Le sentier qui partait de la place du chêne et allait vers le nord, conduisait directement au puits. Ce point d’eau, le seul du village, était le bien le plus précieux de ses habitants. C’est ici que les villageois se retrouvaient pour puiser de l’eau qui servait aussi bien pour boire, cuisiner, se laver ou arroser les maigres cultures que des paysans obtus s’acharnaient à faire pousser d’une terre ingrate. Mais ces dernières années, des sécheresses répétées avaient eu raison de la générosité du puits dont le niveau baissait de manière alarmante. A l’est, dans les sous-bois, coulait une rivière dont l’un des lacets n’était qu’à quelques centaines de pas des fortifications du village. Lorsque venait l’été et que le niveau du réservoir était au plus bas, les villageois étaient contraints d’aller y puiser leur eau. Ce n’était malheureusement pas sans danger…

 

Deux adolescentes s’affairaient autour du puits. Grazzt s’arrêta pour les saluer et leur proposa son aide qu’elles acceptèrent avec joie. Son bras puissant tournait la manivelle à une cadence impressionnante et le seau, bien que rempli à ras bord, remontait si vite des profondeurs du puits qu’on eut dit qu’il était vide.
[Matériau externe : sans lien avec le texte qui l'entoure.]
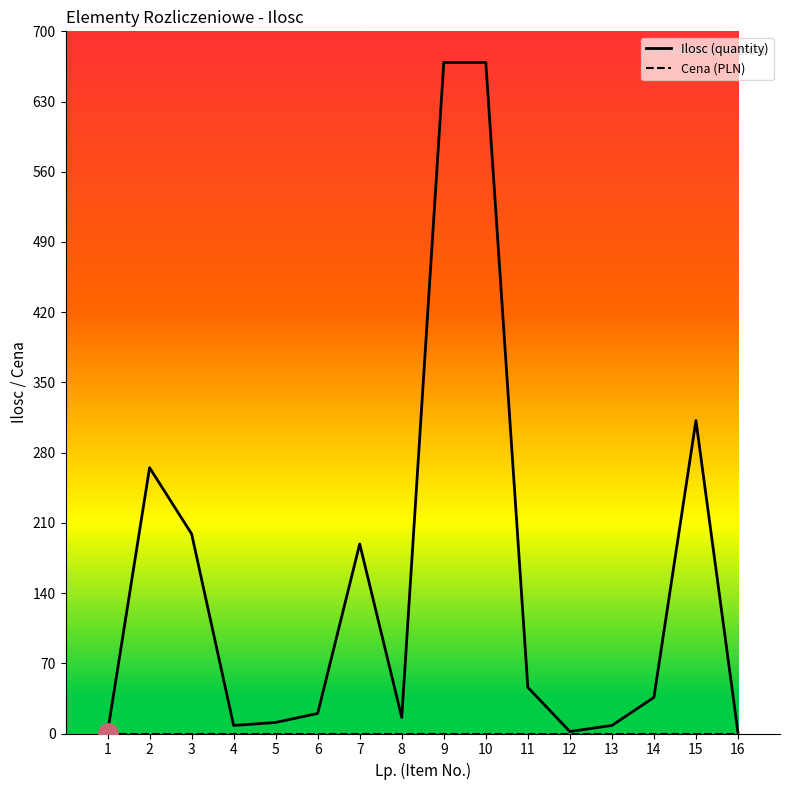

What is the highest value of the Ilosc (quantity) series?

669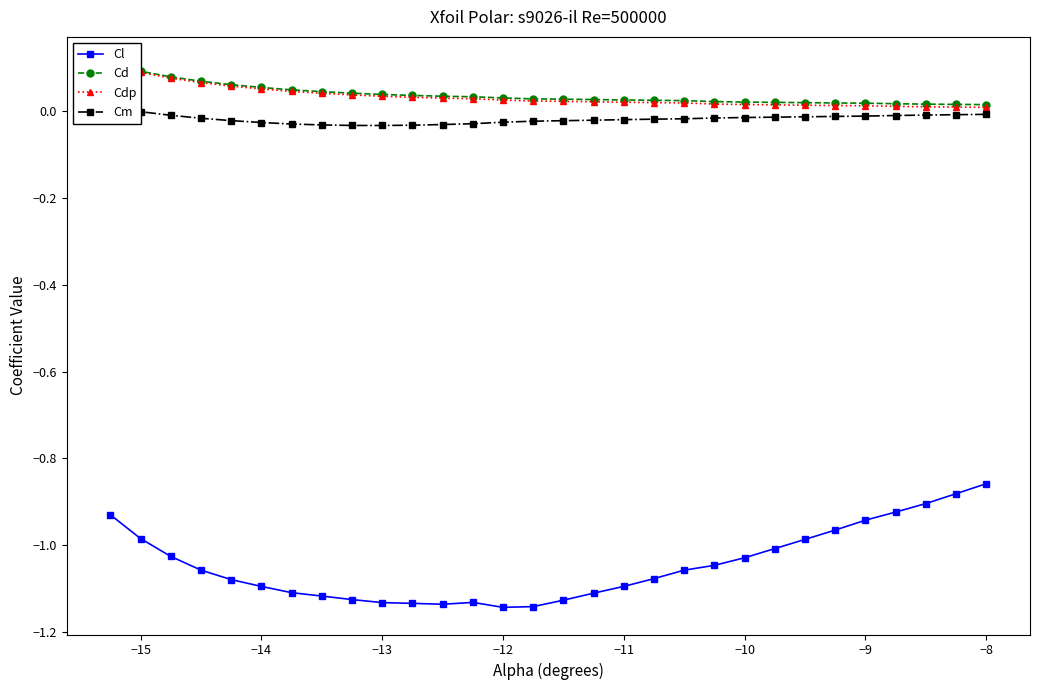

True or false: Cl has a value of -1.9 at −11.

False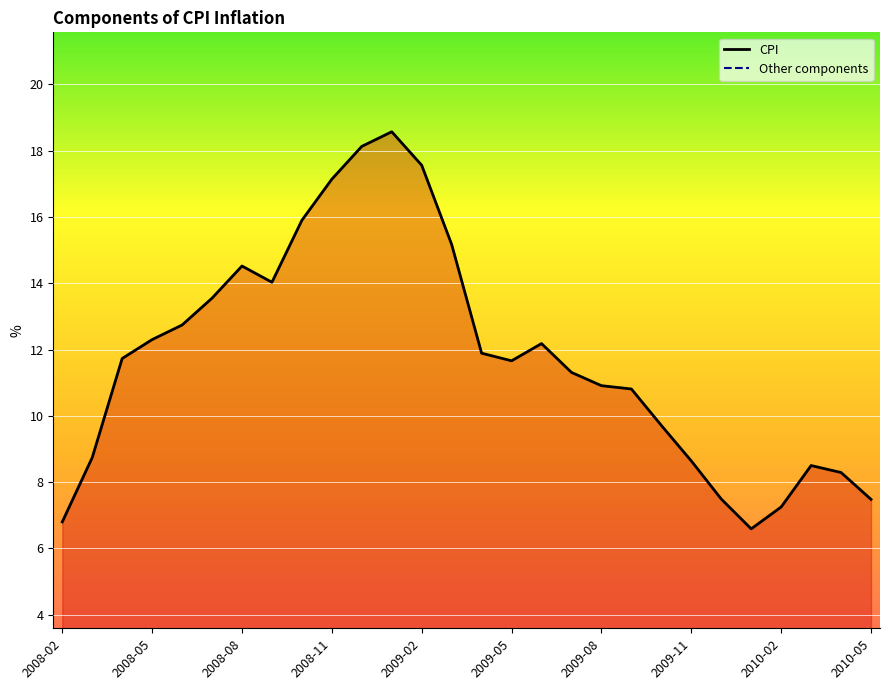

Is it true that CPI equals 17.6 at 2009-02?

True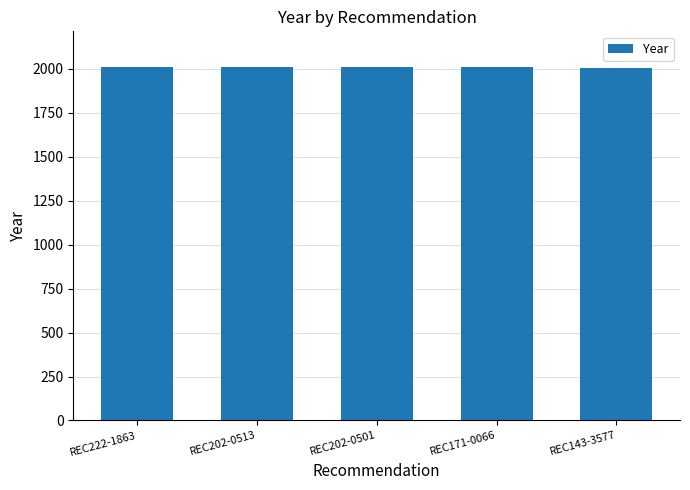

Approximately how many times larger is the value at REC202-0501 compared to REC222-1863?

1.0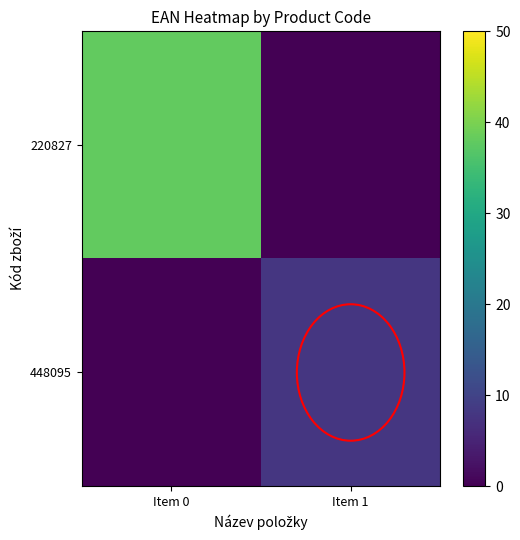

What is the total value across all series at Item 1?

8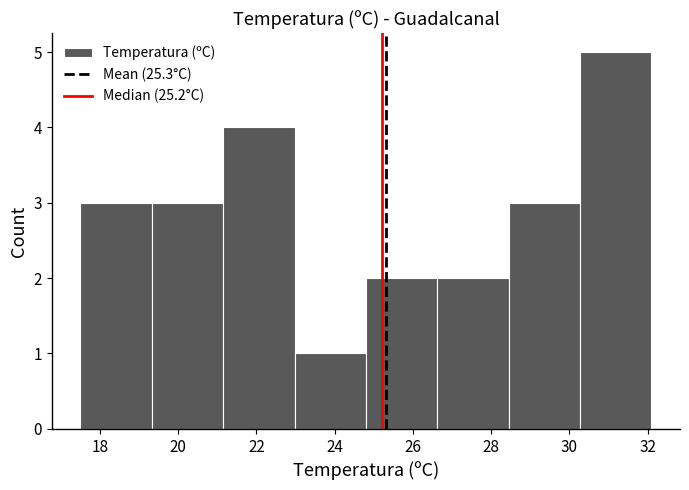

Over which range of the x-axis is the bar tallest?

30.2 to 32.2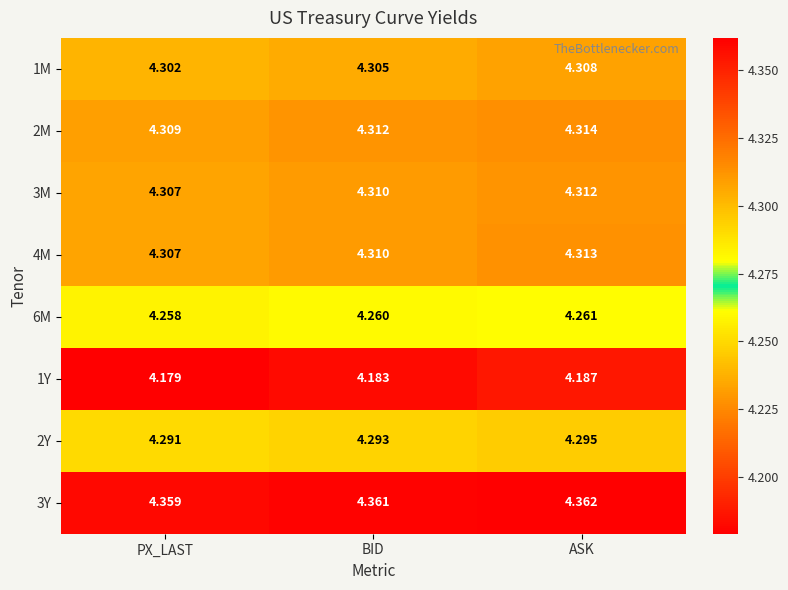

At which label is 2Y closest to 4?

PX_LAST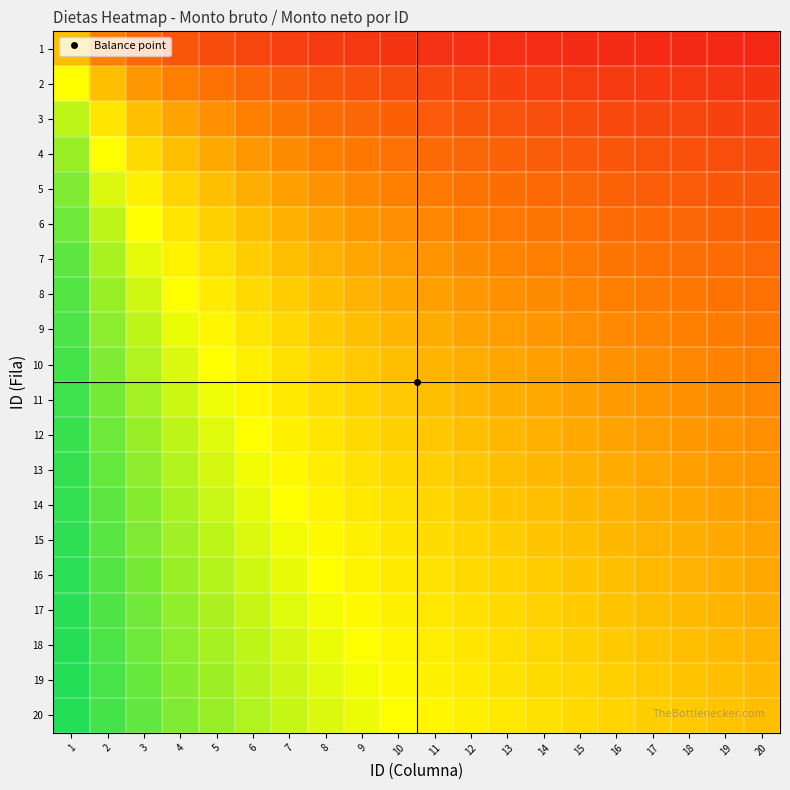

Count the number of categories in the chart.

20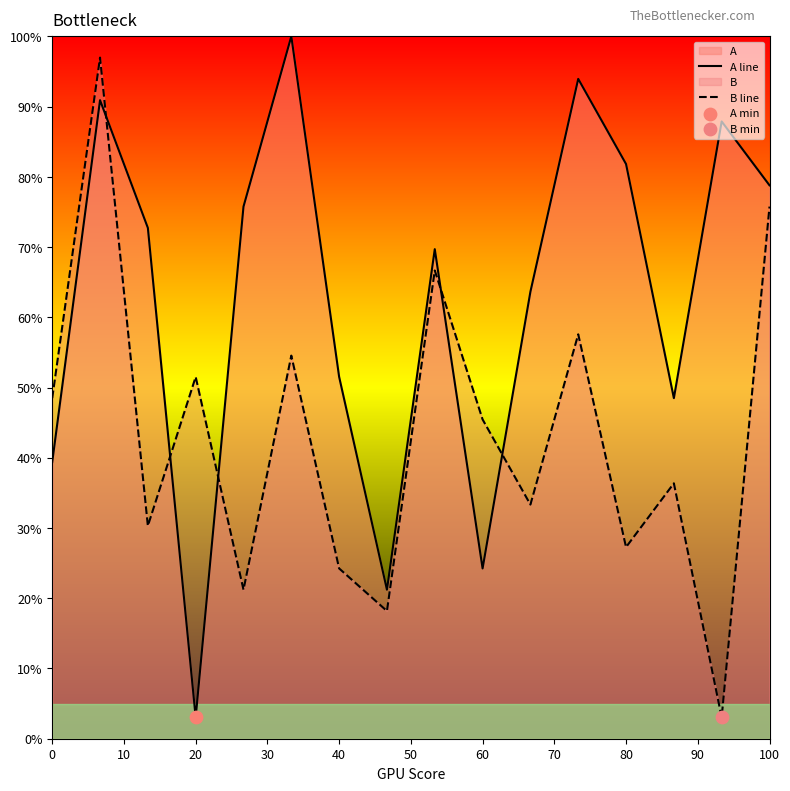

Which series has the widest spread of Y values?

A line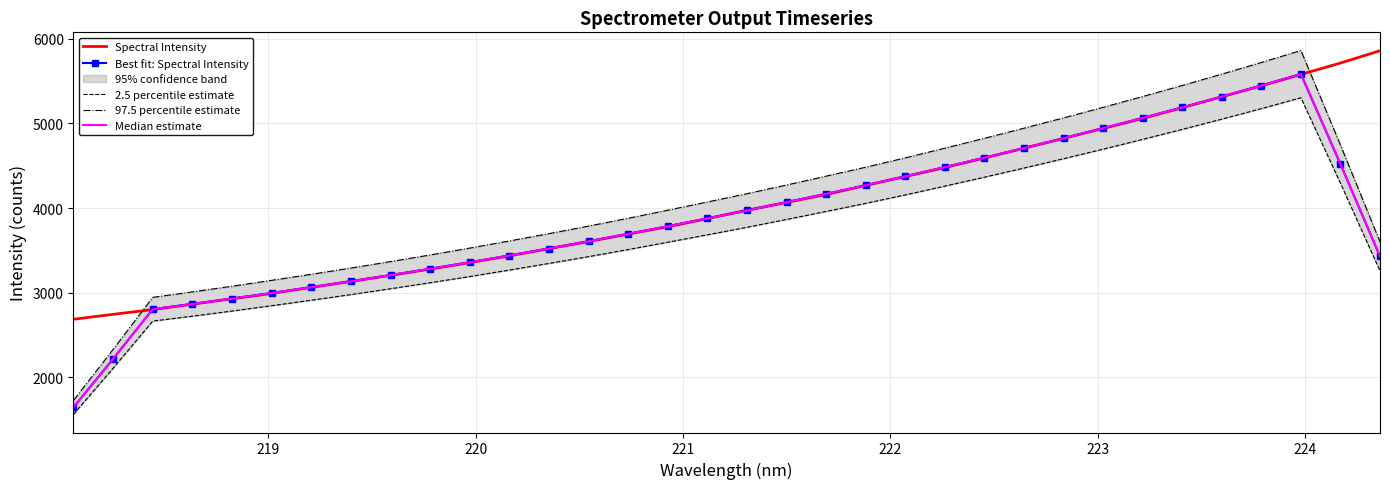

Reading right to left, what are all the values shown in this chart?

Spectral Intensity: 5858.3	5712.5	5578.0	5443.8	5314.5	5185.3	5057.9	4940.5	4822.9	4706.3	4591.4	4478.3	4372.8	4267.1	4160.2	4066.7	3974.9	3875.3	3779.1	3692.5	3605.5	3520.5	3435.3	3356.1	3279.3	3204.9	3133.8	3063.3	2991.7	2928.6	2865.4	2800.7	2744.8	2686.6
Best fit: Spectral Intensity: 3429.8	4518.5	5581.4	5446.8	5315.9	5188.4	5064.2	4942.6	4823.8	4707.9	4594.3	4483.2	4374.0	4269.0	4168.3	4068.9	3971.2	3877.7	3785.5	3694.6	3606.6	3522.0	3439.3	3359.2	3281.9	3207.5	3134.6	3064.5	2996.6	2929.9	2866.2	2805.2	2219.5	1646.4
2.5 percentile estimate: 3258.3	4292.6	5302.4	5174.5	5050.1	4929.0	4811.0	4695.5	4582.6	4472.5	4364.6	4259.0	4155.3	4055.6	3959.9	3865.4	3772.7	3683.8	3596.2	3509.9	3426.3	3345.9	3267.4	3191.3	3117.8	3047.1	2977.9	2911.2	2846.7	2783.4	2722.9	2665.0	2108.5	1564.1
97.5 percentile estimate: 3601.3	4744.5	5860.5	5719.2	5581.7	5447.8	5317.4	5189.7	5065.0	4943.3	4824.1	4707.3	4592.7	4482.5	4376.8	4272.3	4169.8	4071.6	3974.7	3879.3	3786.9	3698.1	3611.3	3527.2	3446.0	3367.9	3291.3	3217.7	3146.4	3076.4	3009.6	2945.5	2330.5	1728.8
Median estimate: 3429.8	4518.5	5581.4	5446.8	5315.9	5188.4	5064.2	4942.6	4823.8	4707.9	4594.3	4483.2	4374.0	4269.0	4168.3	4068.9	3971.2	3877.7	3785.5	3694.6	3606.6	3522.0	3439.3	3359.2	3281.9	3207.5	3134.6	3064.5	2996.6	2929.9	2866.2	2805.2	2219.5	1646.4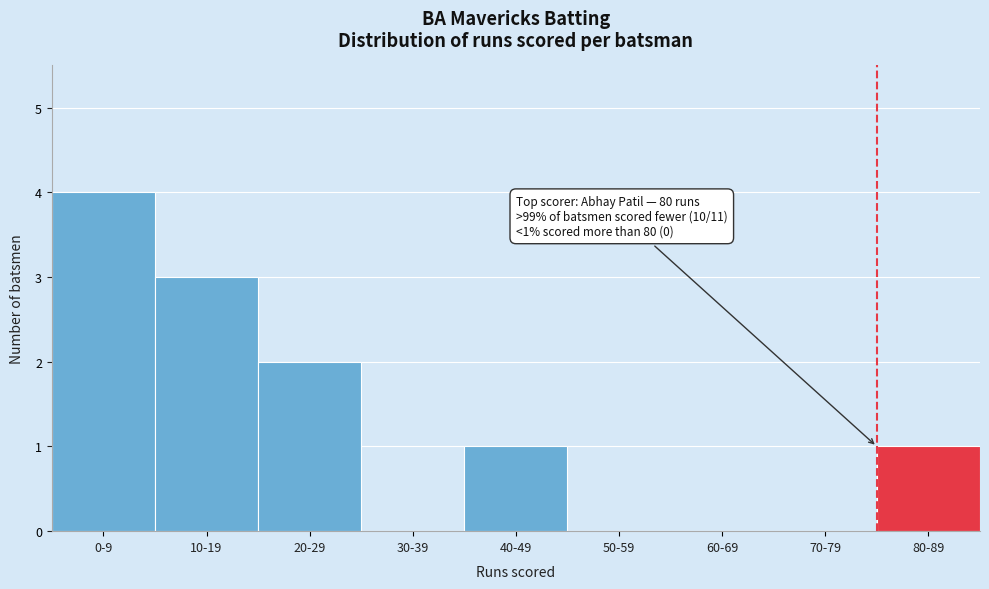

Reading right to left, extract all data points from this chart.

80-89=1	70-79=0	60-69=0	50-59=0	40-49=1	30-39=0	20-29=2	10-19=3	0-9=4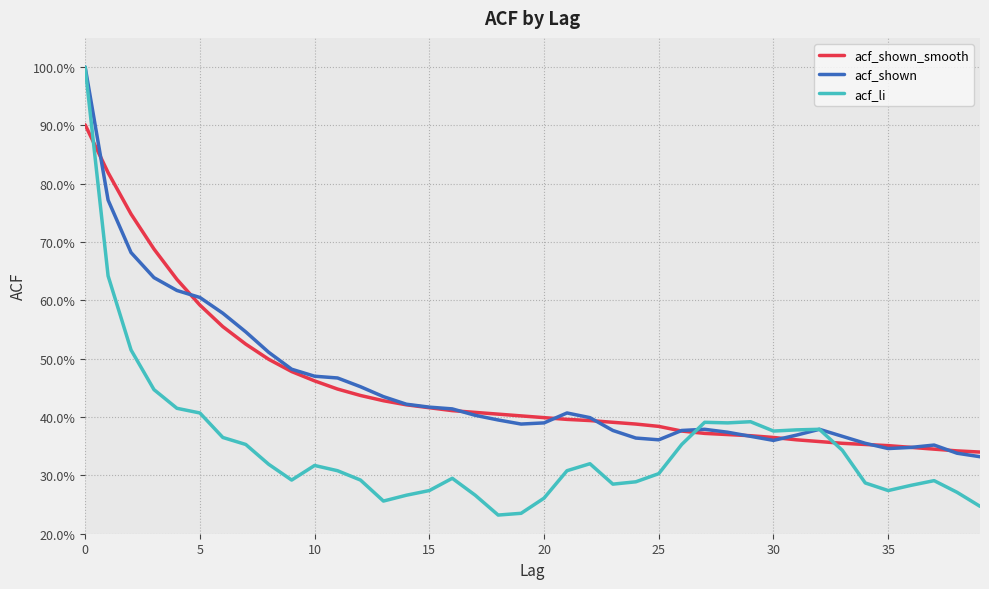

Does the chart have visible grid lines?

Yes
Les deux jeunes filles ayant amplement fait provision d’eau, remercièrent en rougissant le galant champion et s’en allèrent en prenant remarquablement soin de ne pas renverser une goutte du précieux liquide. Tête-de-loup et Leste-plume se remirent en route et à la demande de son frère, Grazzt, le visage grave, se mit à raconter comment le malheureux Munkark avait trouvé la mort.